**Work to be completed:** Start to finish, write out the entries exactly, leaving the pictures aside.

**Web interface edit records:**
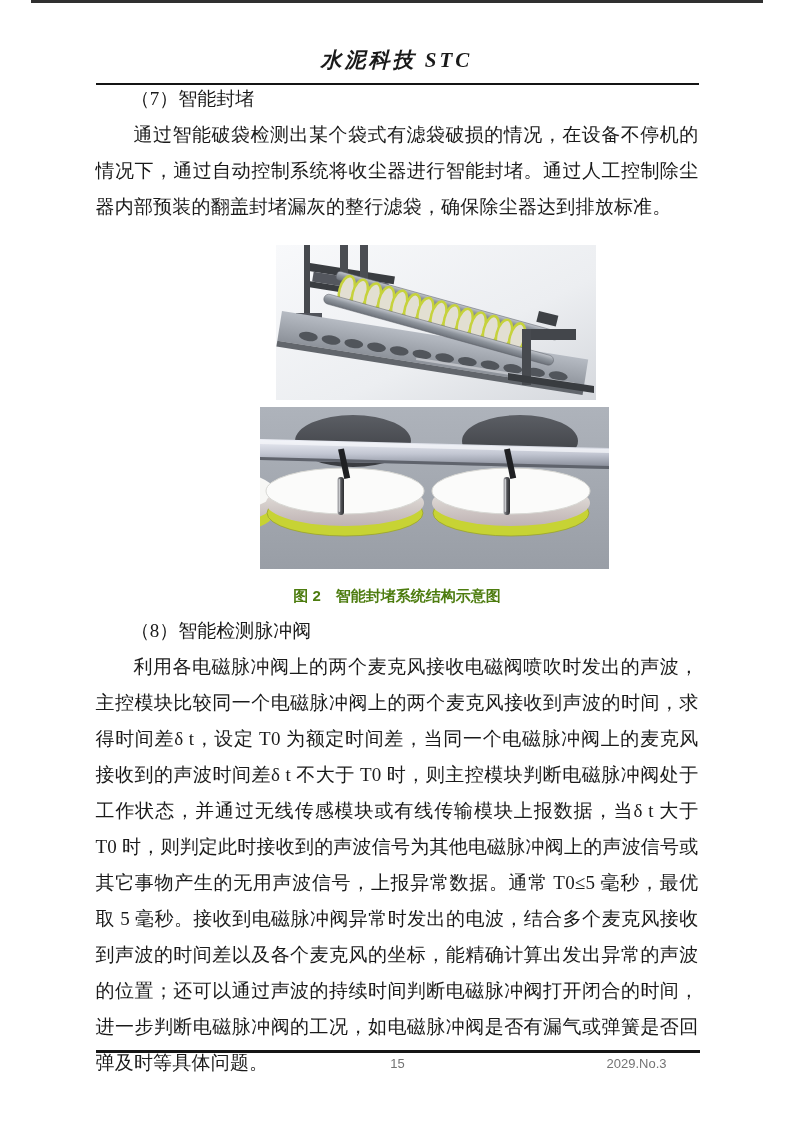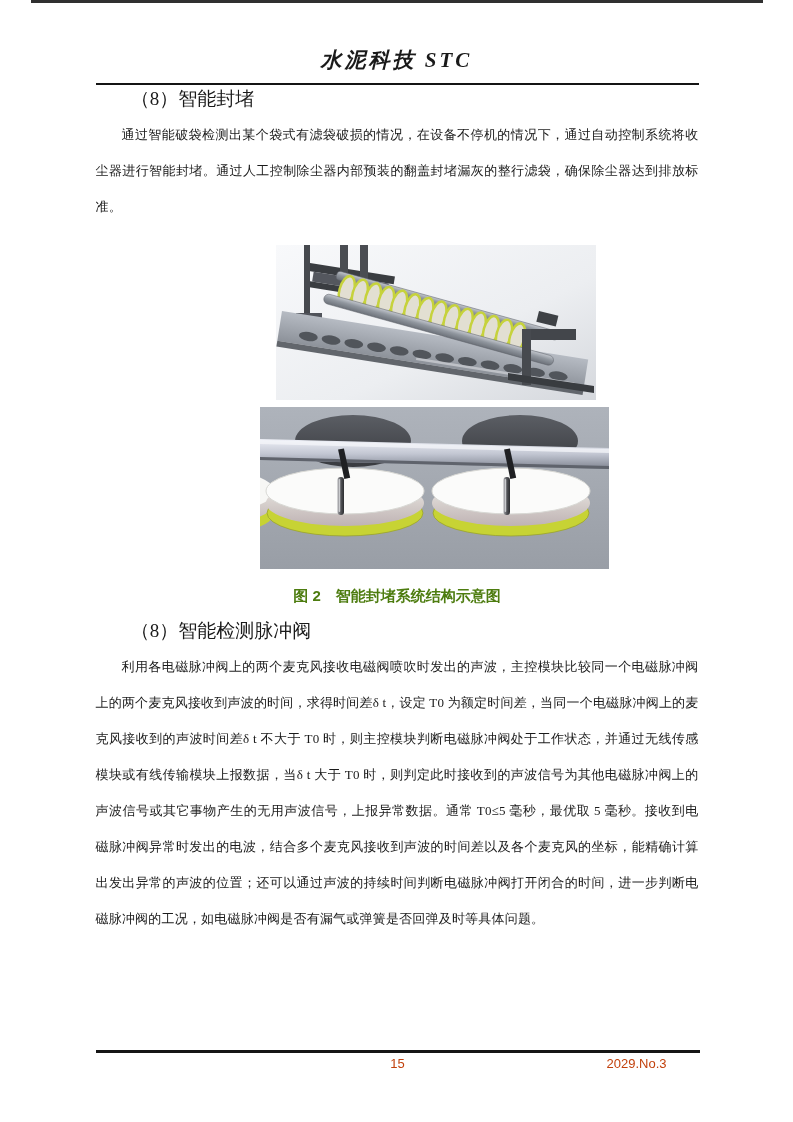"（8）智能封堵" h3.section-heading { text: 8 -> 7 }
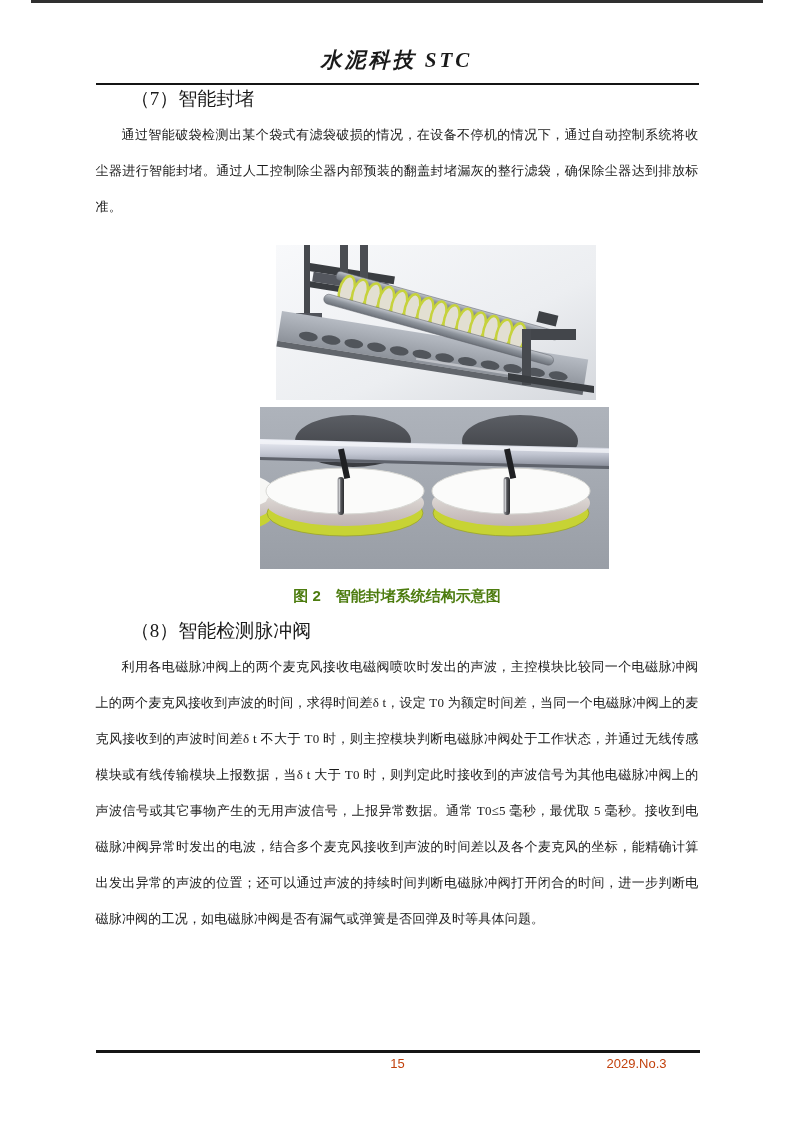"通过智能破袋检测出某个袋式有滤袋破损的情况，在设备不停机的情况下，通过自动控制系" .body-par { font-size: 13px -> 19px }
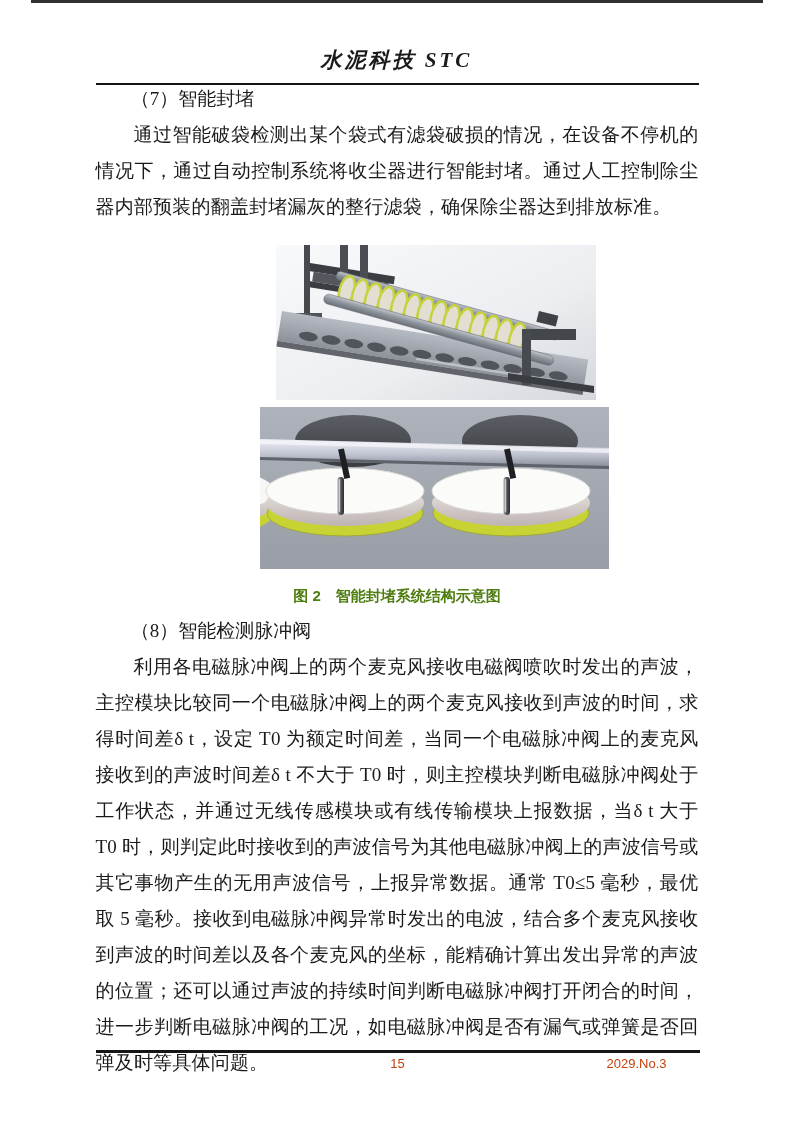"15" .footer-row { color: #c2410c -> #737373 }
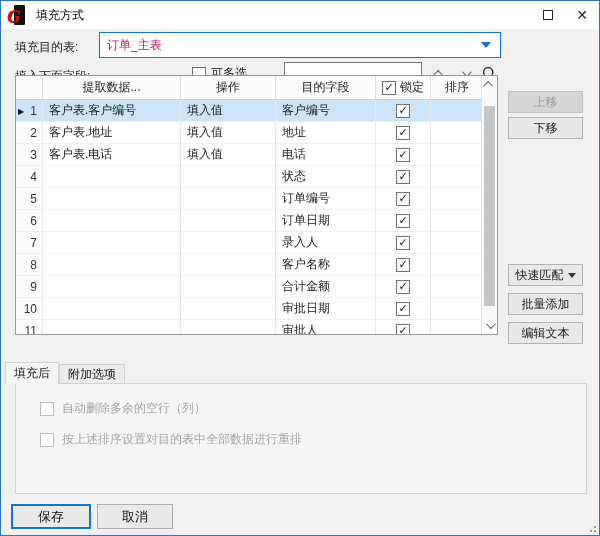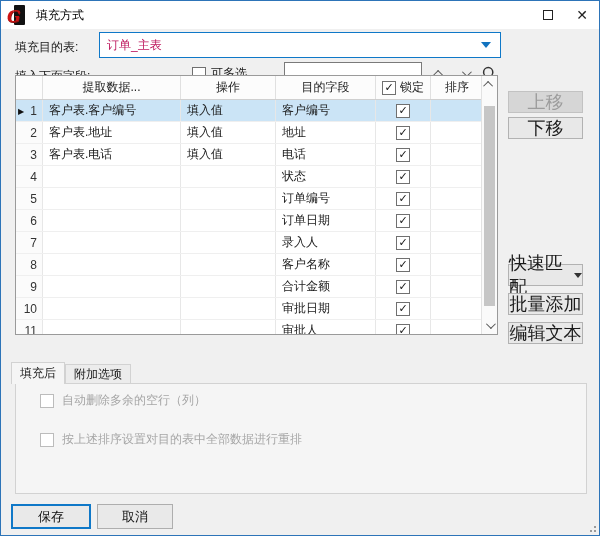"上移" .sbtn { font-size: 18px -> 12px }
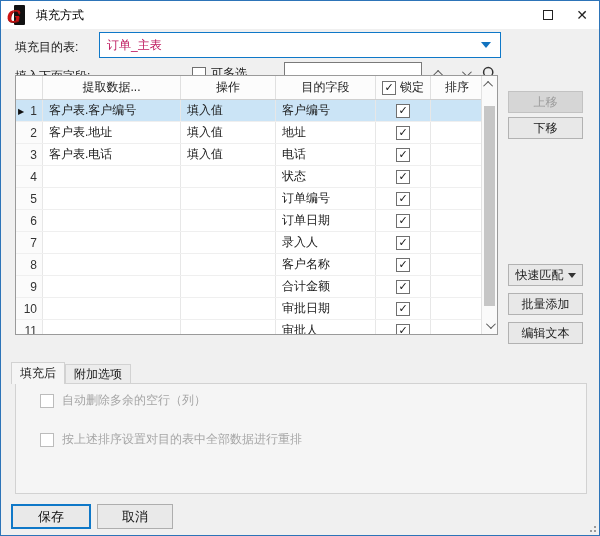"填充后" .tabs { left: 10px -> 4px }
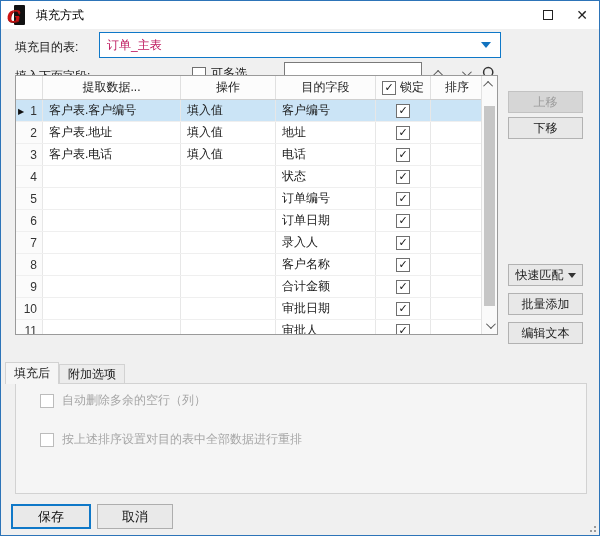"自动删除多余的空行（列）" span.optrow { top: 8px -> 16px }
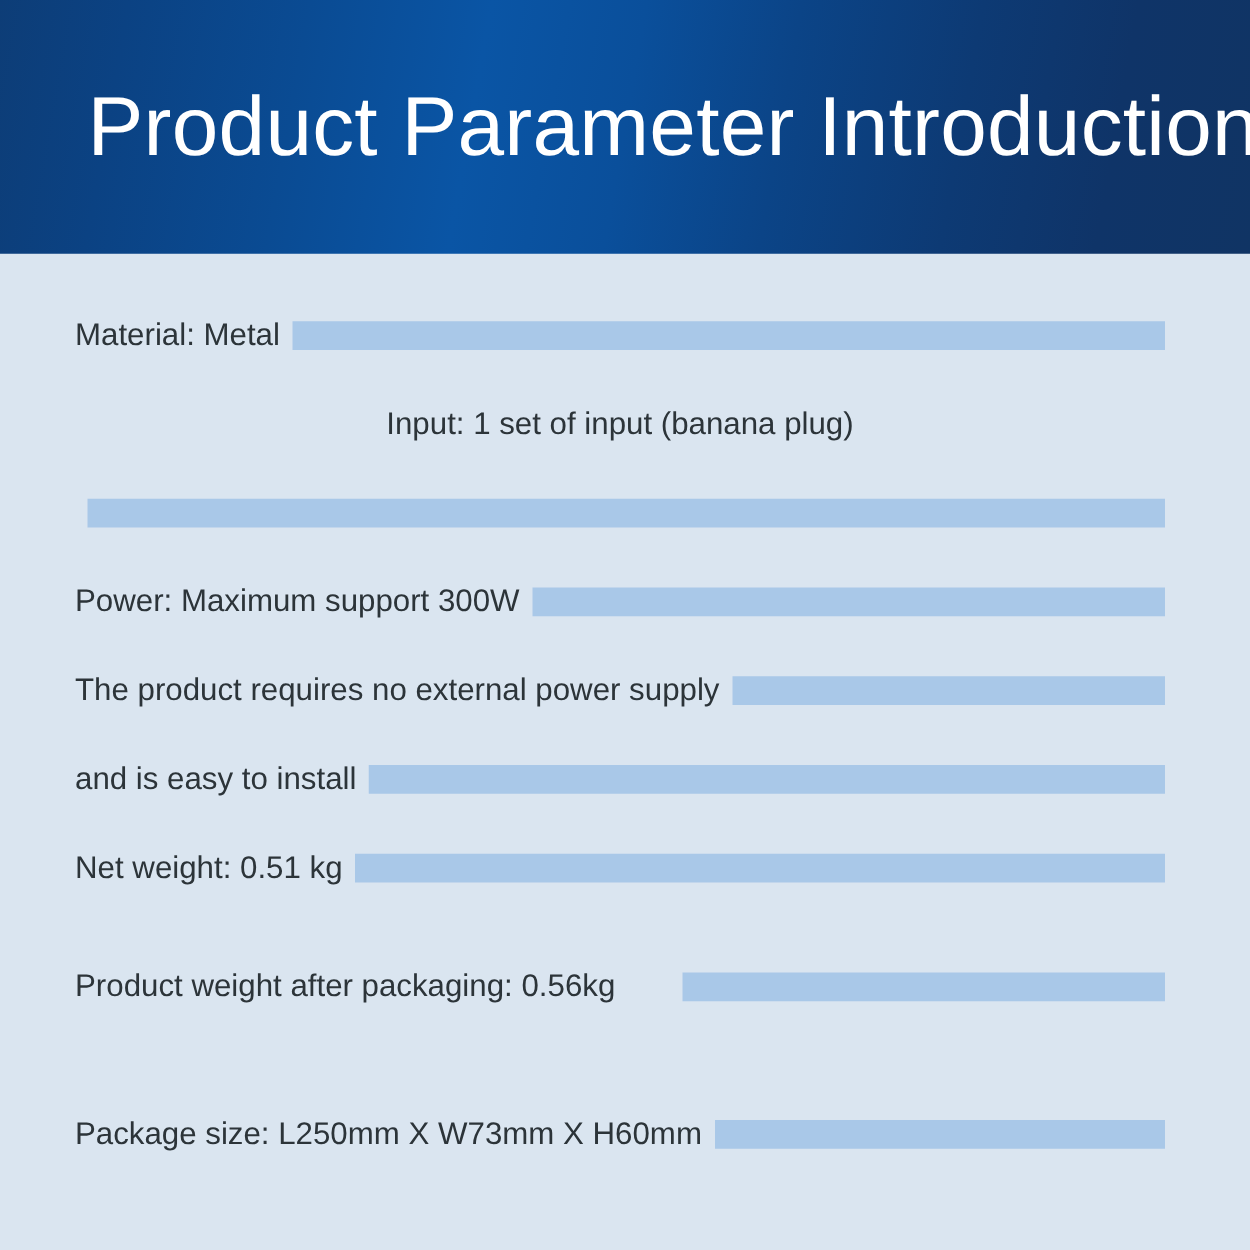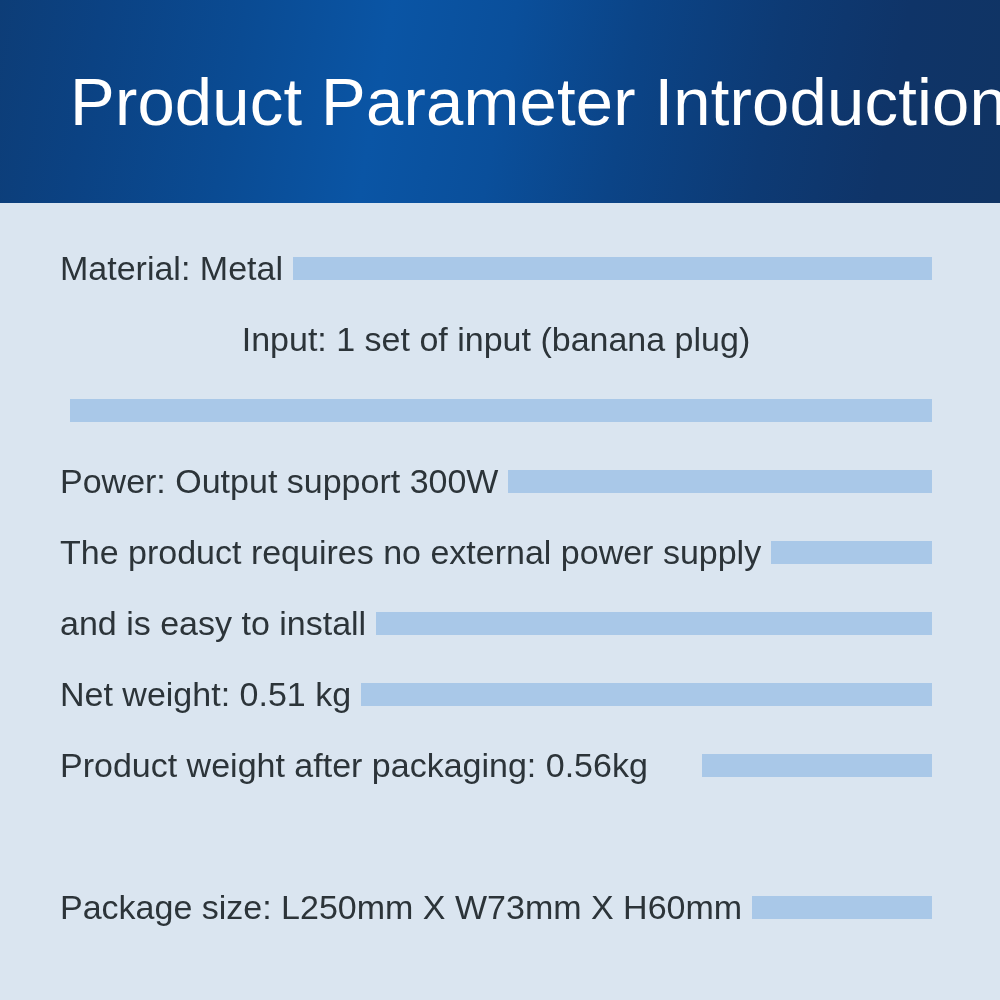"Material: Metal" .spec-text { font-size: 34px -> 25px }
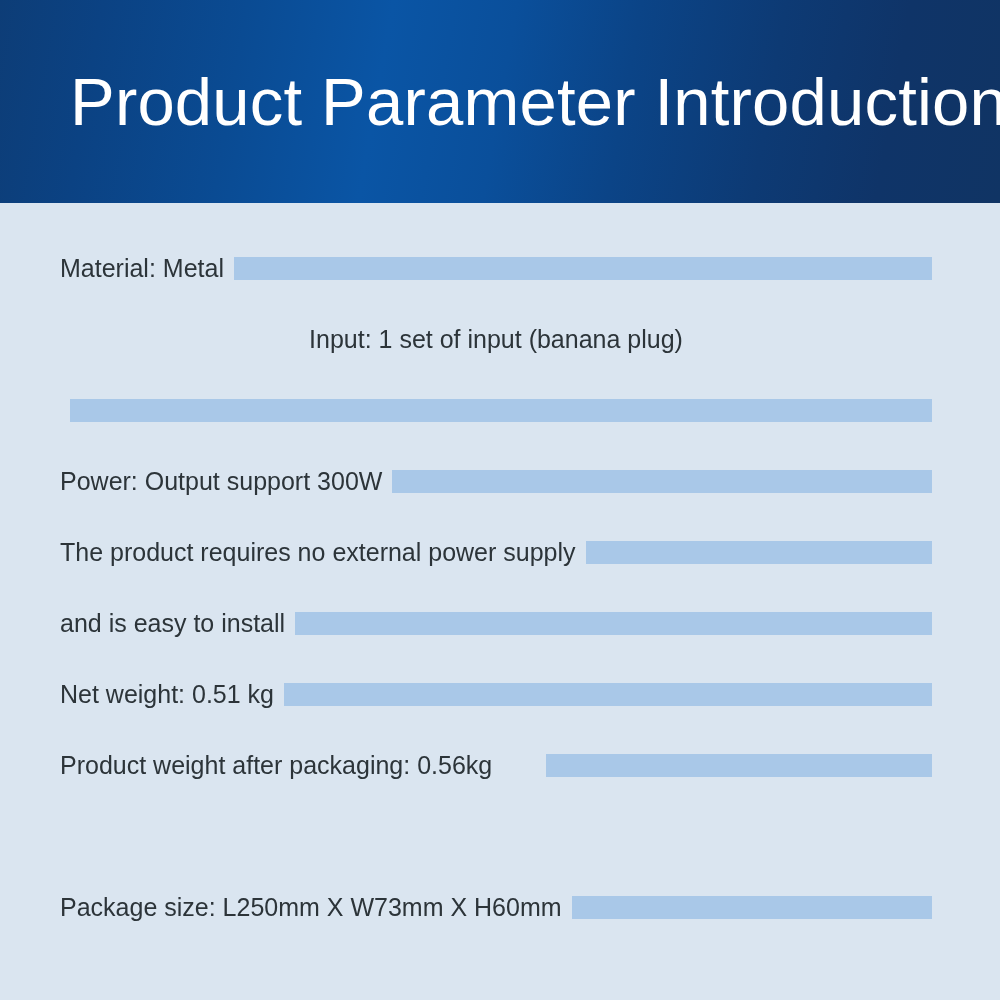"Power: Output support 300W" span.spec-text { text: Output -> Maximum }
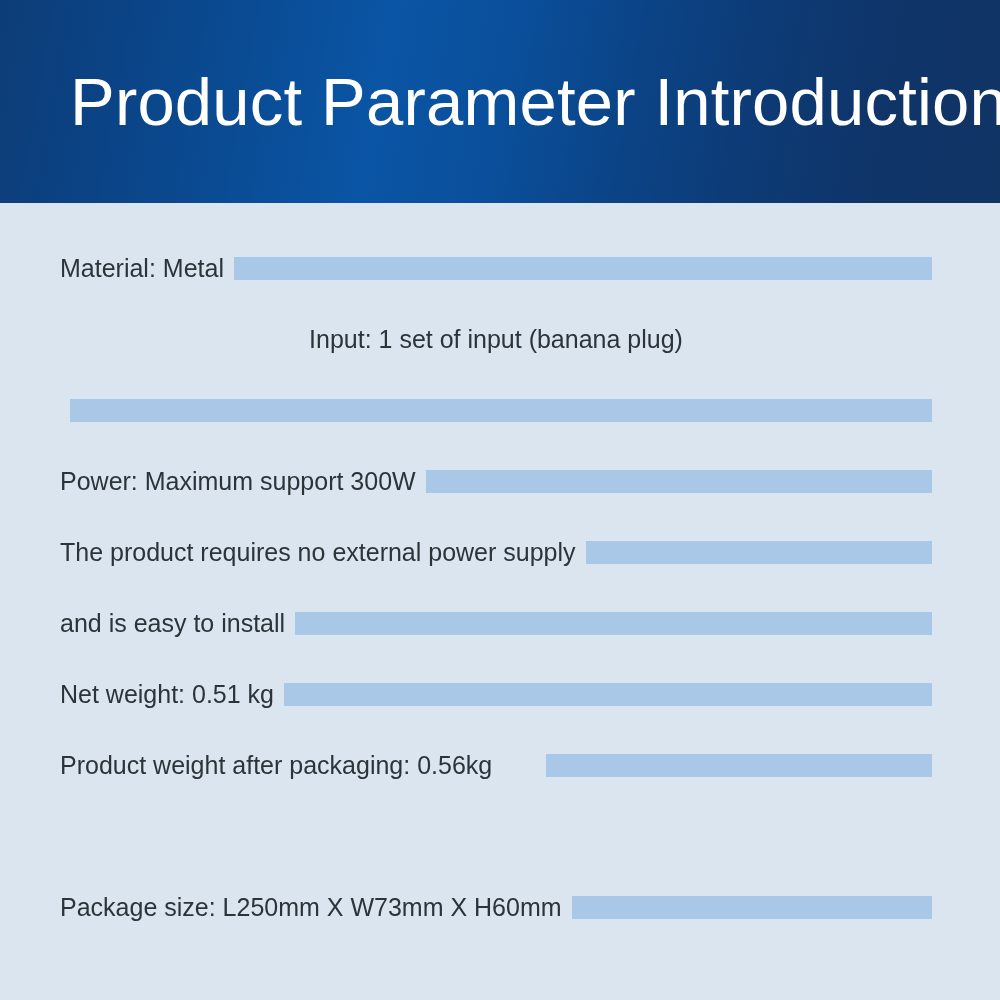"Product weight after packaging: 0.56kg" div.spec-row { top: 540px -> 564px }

**Result of this exercise:**
"（8）智能封堵" h3.section-heading { text: 8 -> 7 }
"通过智能破袋检测出某个袋式有滤袋破损的情况，在设备不停机的情况下，通过自动控制系" .body-par { font-size: 13px -> 19px }
"15" .footer-row { color: #c2410c -> #737373 }
"上移" .sbtn { font-size: 18px -> 12px }
"填充后" .tabs { left: 10px -> 4px }
"自动删除多余的空行（列）" span.optrow { top: 8px -> 16px }
"Material: Metal" .spec-text { font-size: 34px -> 25px }
"Power: Output support 300W" span.spec-text { text: Output -> Maximum }
"Product weight after packaging: 0.56kg" div.spec-row { top: 540px -> 564px }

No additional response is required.